» **WRITTEN TASK**: The records below are to be copied exactly, with every picture left out.

BEGIN SUPPLIED MATERIAL

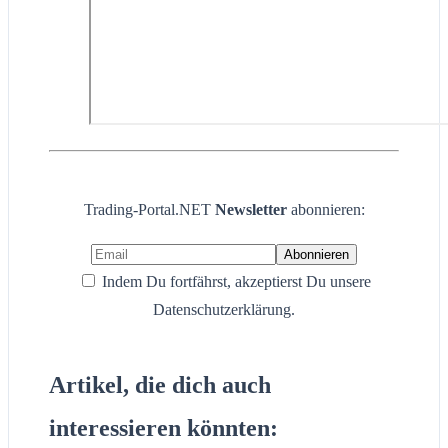
Trading-Portal.NET
Newsletter
abonnieren:
Indem Du fortfährst, akzeptierst Du unsere
Datenschutzerklärung.
Artikel, die dich auch
interessieren könnten:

END SUPPLIED MATERIAL

» **COMPLETED TASK**:
Trading-Portal.NET
Newsletter
abonnieren:
Indem Du fortfährst, akzeptierst Du unsere
Datenschutzerklärung.
Artikel, die dich auch
interessieren könnten:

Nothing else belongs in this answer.